Knowing something is true should affect the way people behave, but often it doesn’t. People think that rules don’t apply to them, that they know better than others how to manage how much they eat or how many seconds they look away from the road.
In fact, a study published earlier this year found that despite the fact that drivers who are looking at their phones are six times more likely to crash, more and more drivers don’t think its dangerous. The study surveyed close to 450 drivers, 68% of whom reported that they would need convincing to be sure that texting and driving really is unsafe.
Another study from Ohio State University found that when people try doing two visual tasks at the same time- just as texting/scrolling and driving, their performance in both is significantly diminished. However, the research shows, drivers are generally overconfident in their ability to combine two visual tasks. In other words, drivers can’t adequately focus on the road while their eyes are on their phones- but they think they can.
The National Safety Council (NSC) reports that around 1.6 million crashes a year are caused by cell phone usage. Research from King’s College in PA revealed that 80% of college students text and drive. Cell phone use causes over 3,000 deaths and 330,000 injuries annually.
What will it take to stop this dangerous killer?

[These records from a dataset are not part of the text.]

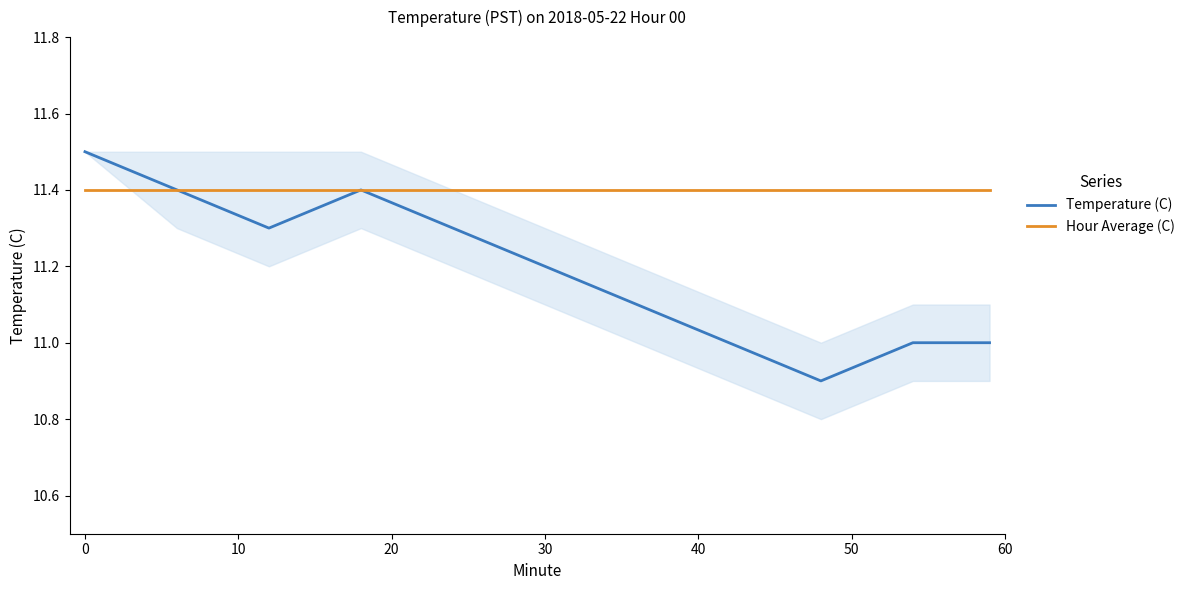

What is the maximum value for Hour Average (C)?

11.4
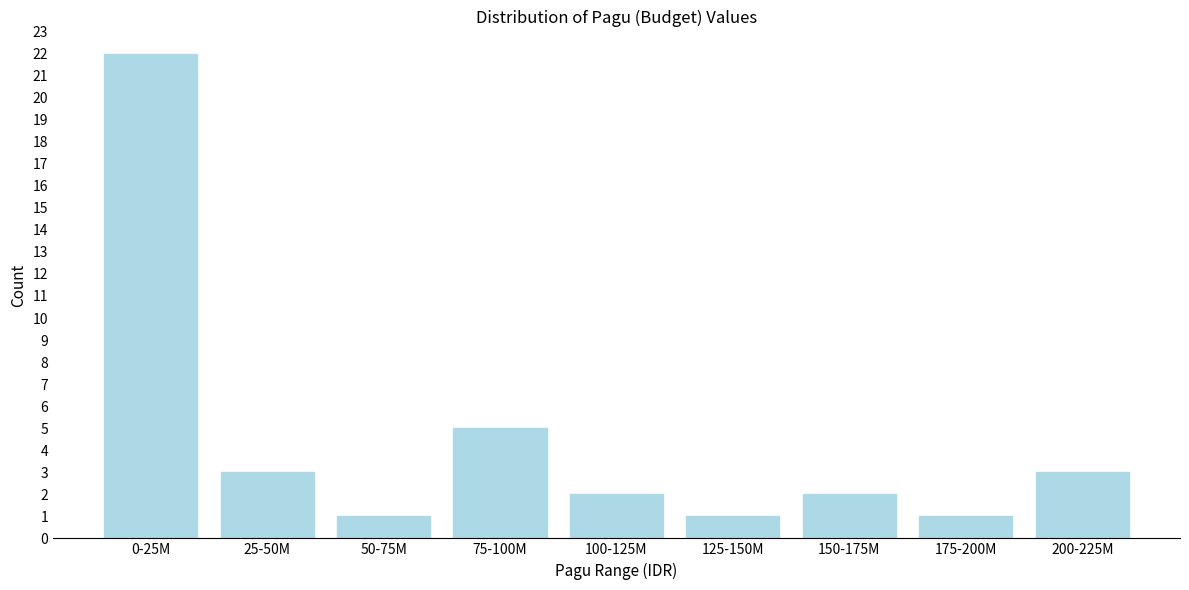

Reading left to right, extract all data points from this chart.

22	3	1	5	2	1	2	1	3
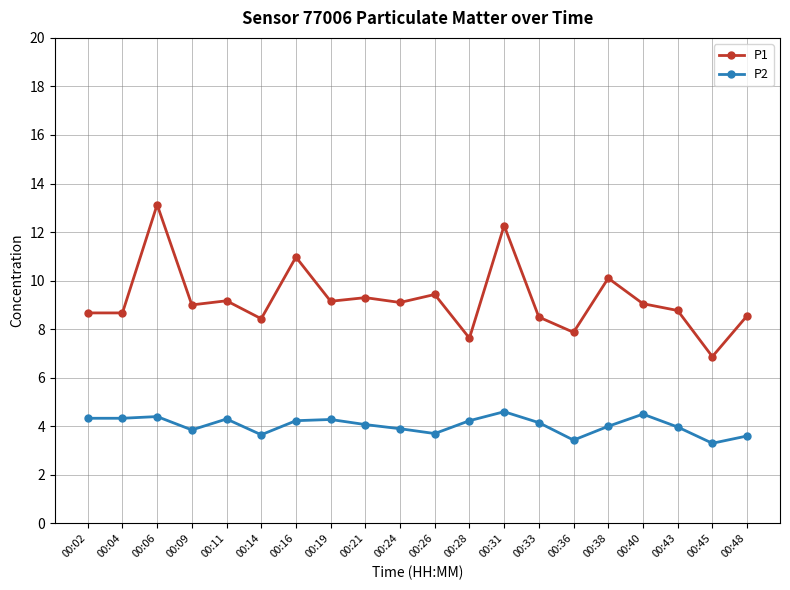

How many distinct data groups are displayed?

2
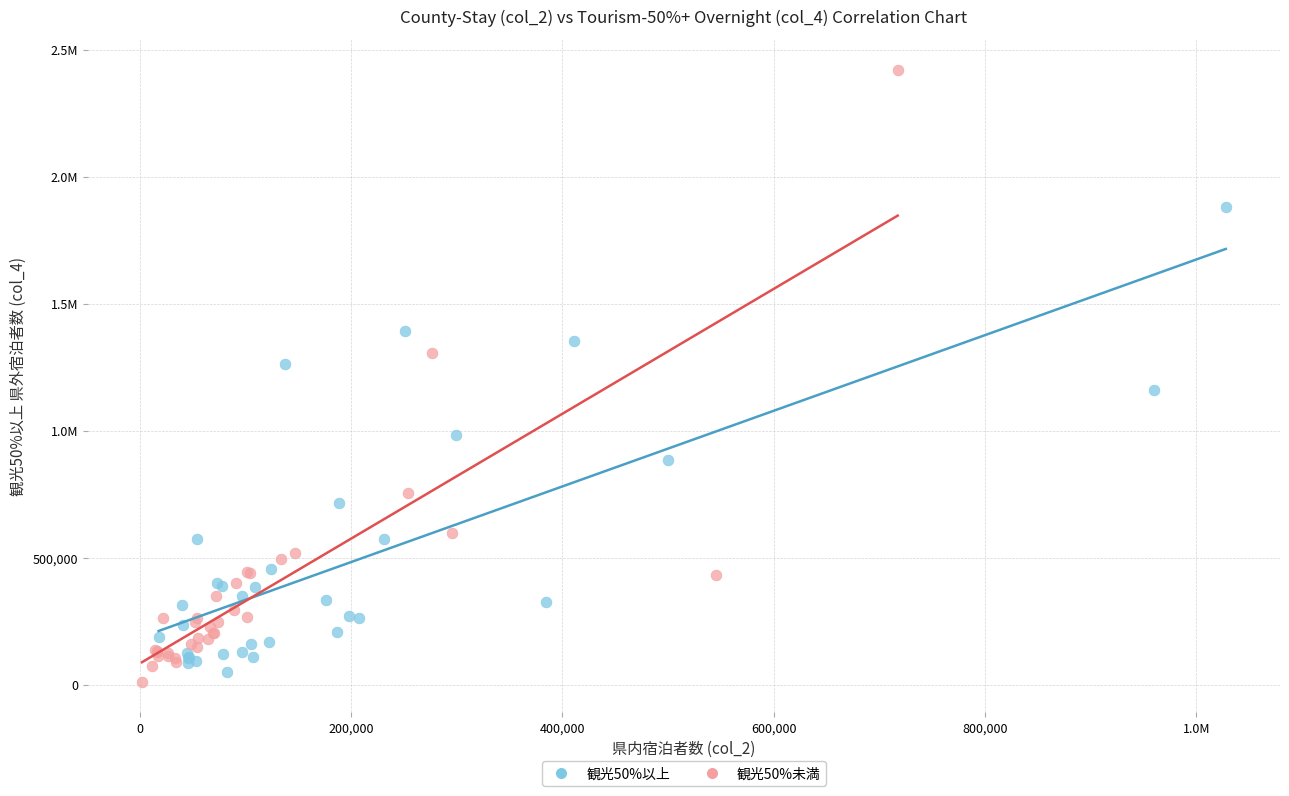

What are all the series names shown in the legend?

観光50%以上, 観光50%未満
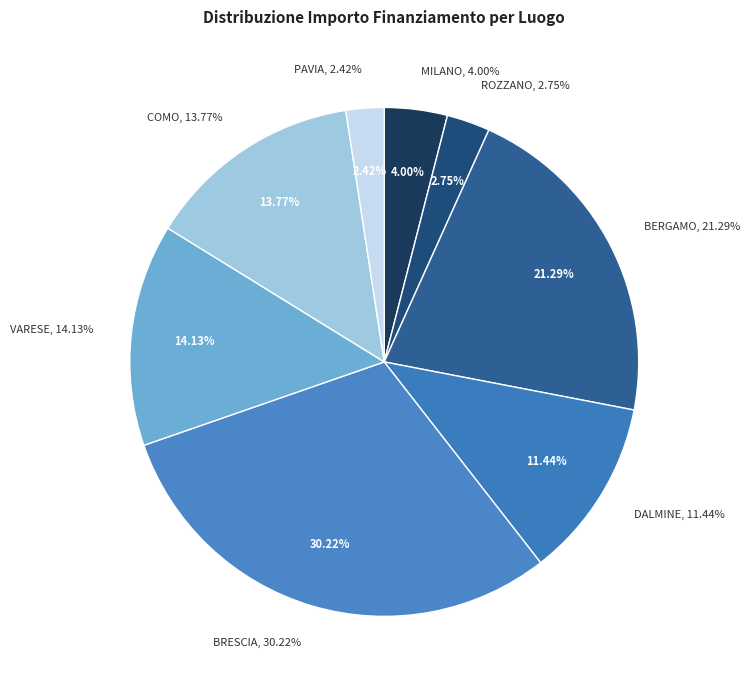

The BRESCIA (D53D23001910006) slice represents 12% of the pie. True or false?

False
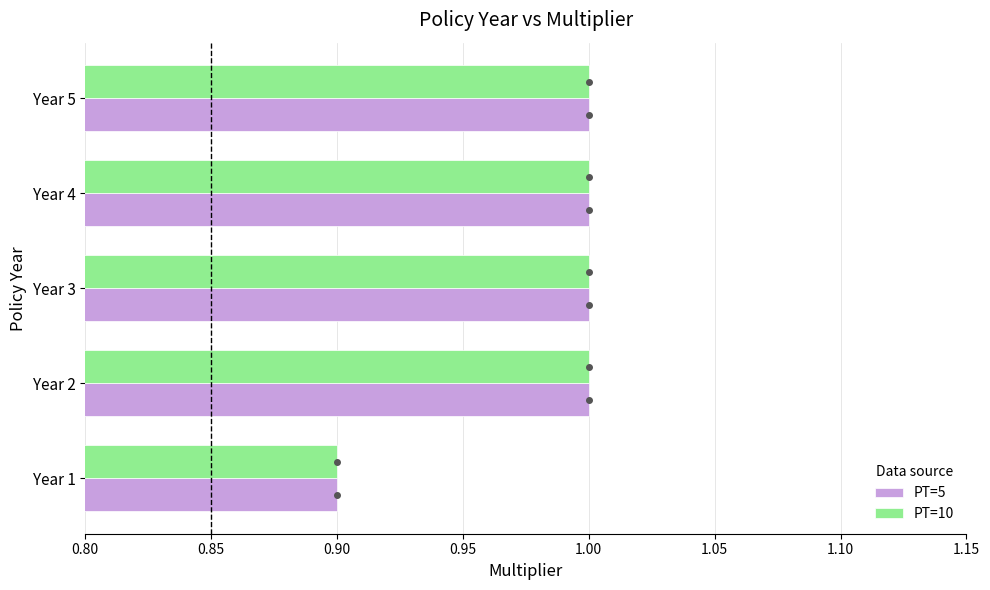

At how many categories does at least one series exceed 0?

5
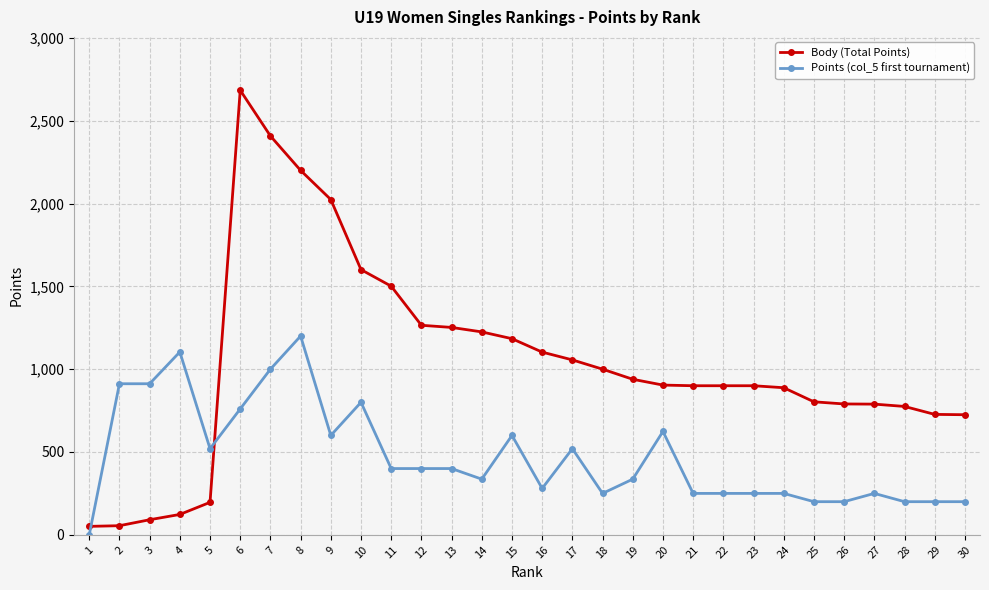

What is the value of the Body (Total Points) point at the 12th from the left?

1265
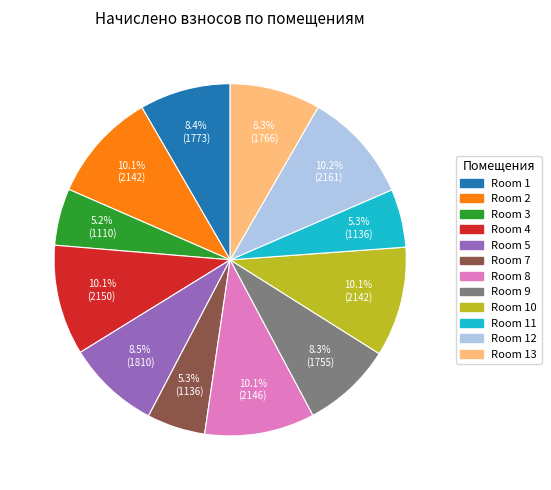

Is the sum of Room 8 and Room 5 greater than half?

No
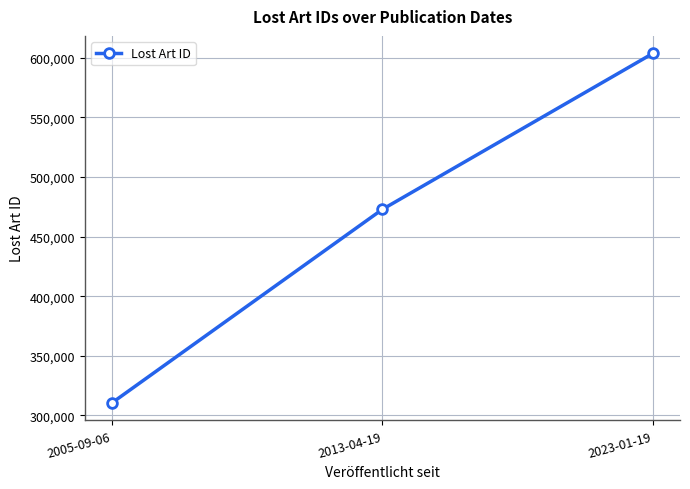

What is the smallest value displayed?

310404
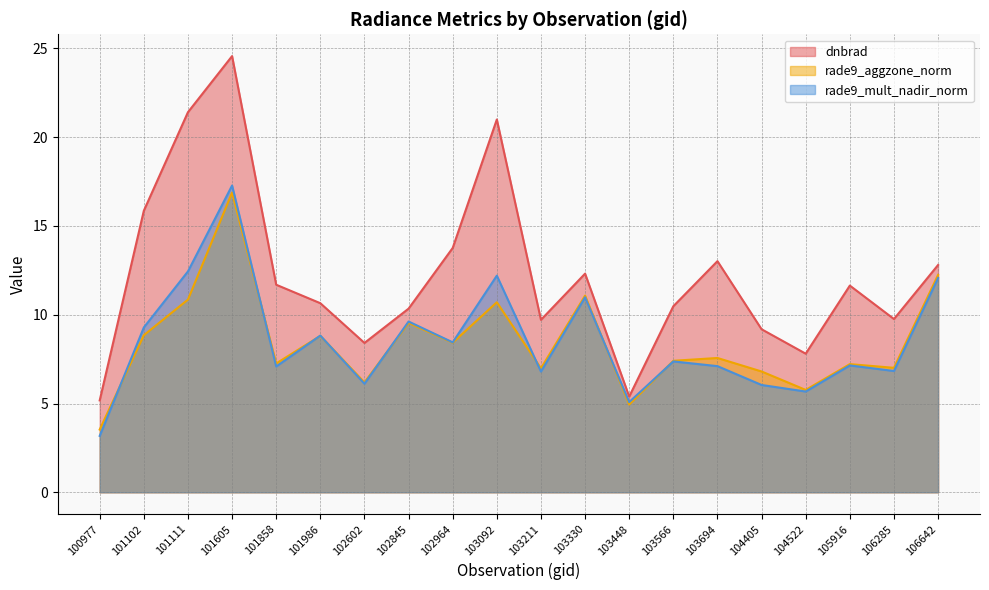

How many lines are shown in the chart?

3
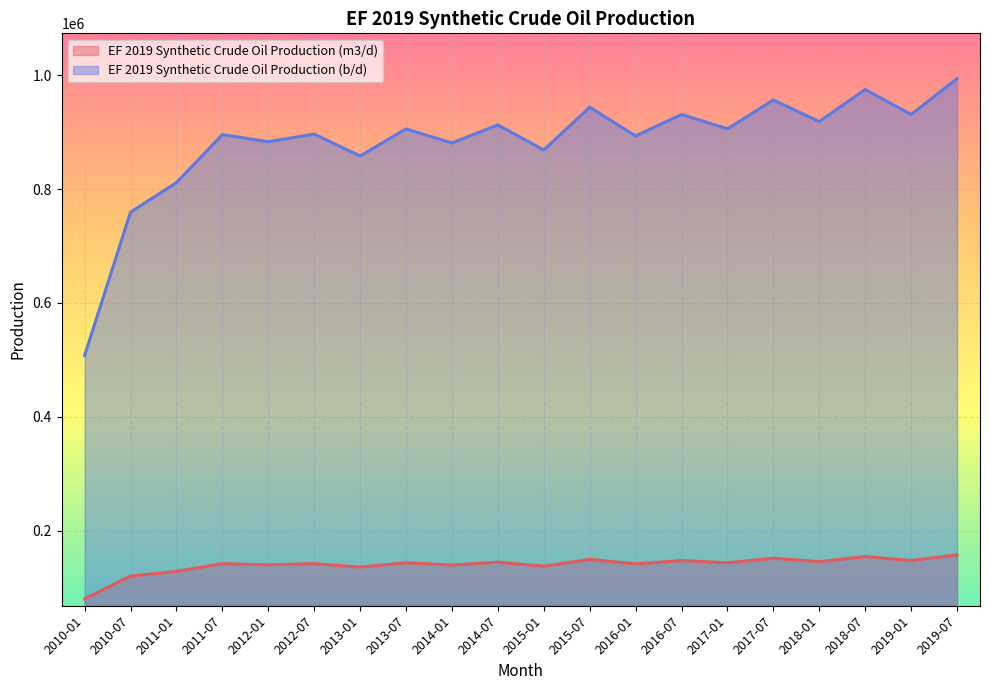

What are all the series names shown in the legend?

EF 2019 Synthetic Crude Oil Production (m3/d), EF 2019 Synthetic Crude Oil Production (b/d)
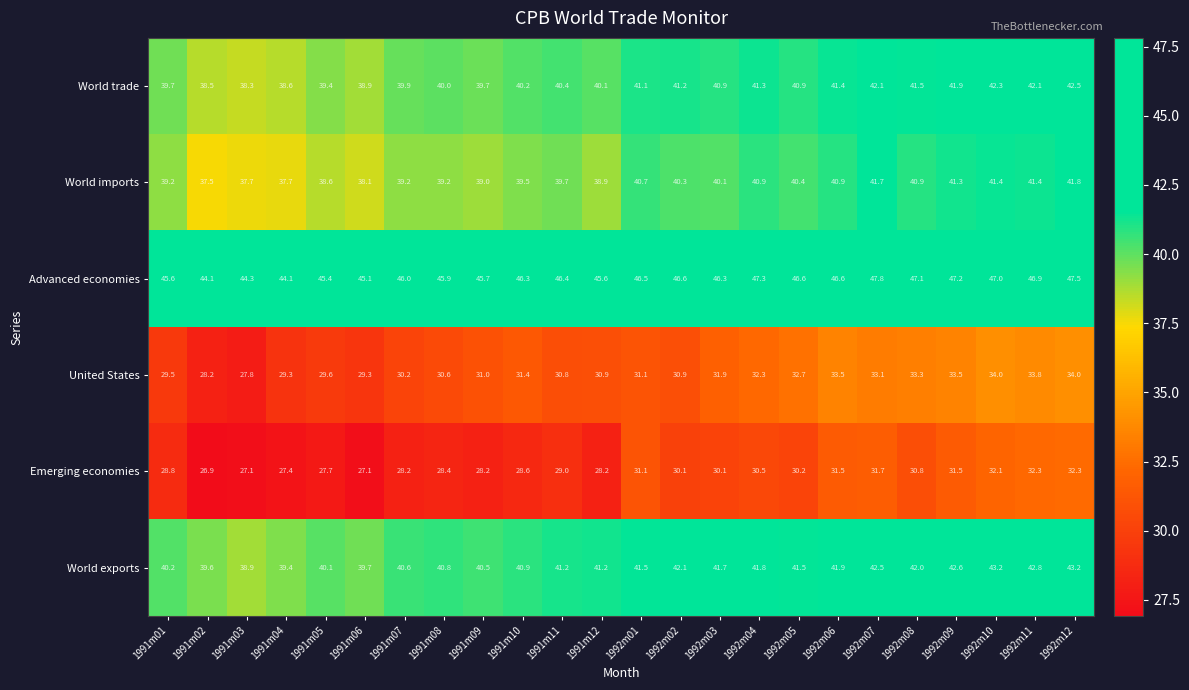

The World exports series shows 69.3 at 1992m12. True or false?

False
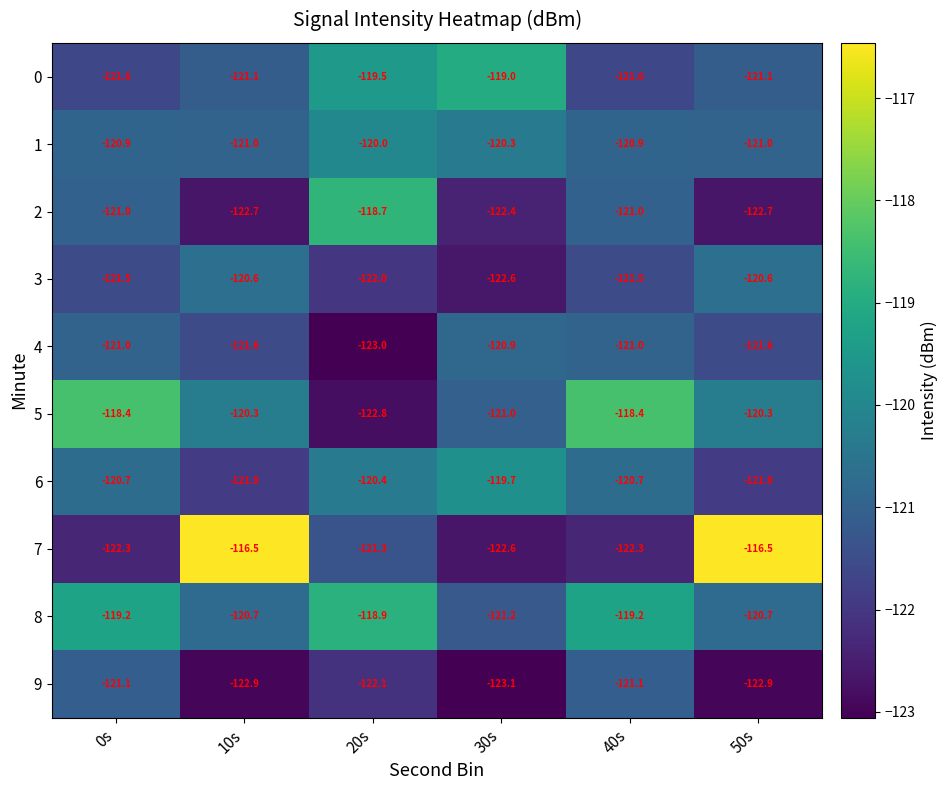

Which series has the largest total across all categories?

8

Penn University and Children’s Hospital of PA recently received a major grant to research and create projects to decrease driving and cell phone use.
Cities can do their part with educational campaigns and devices that alert drivers and increase awareness such as driver feedback signs and speed awareness cameras.
Ultimately, the choice to text and potentially hurt, kill, or maim is in the hands of the driver. It’s our job to figure out how to convince them that they don’t know better. That fries will clog their arteries as much as their neighbors and that they aren’t any safer using their phones than the guy in the news who’s serving 20 years for manslaughter.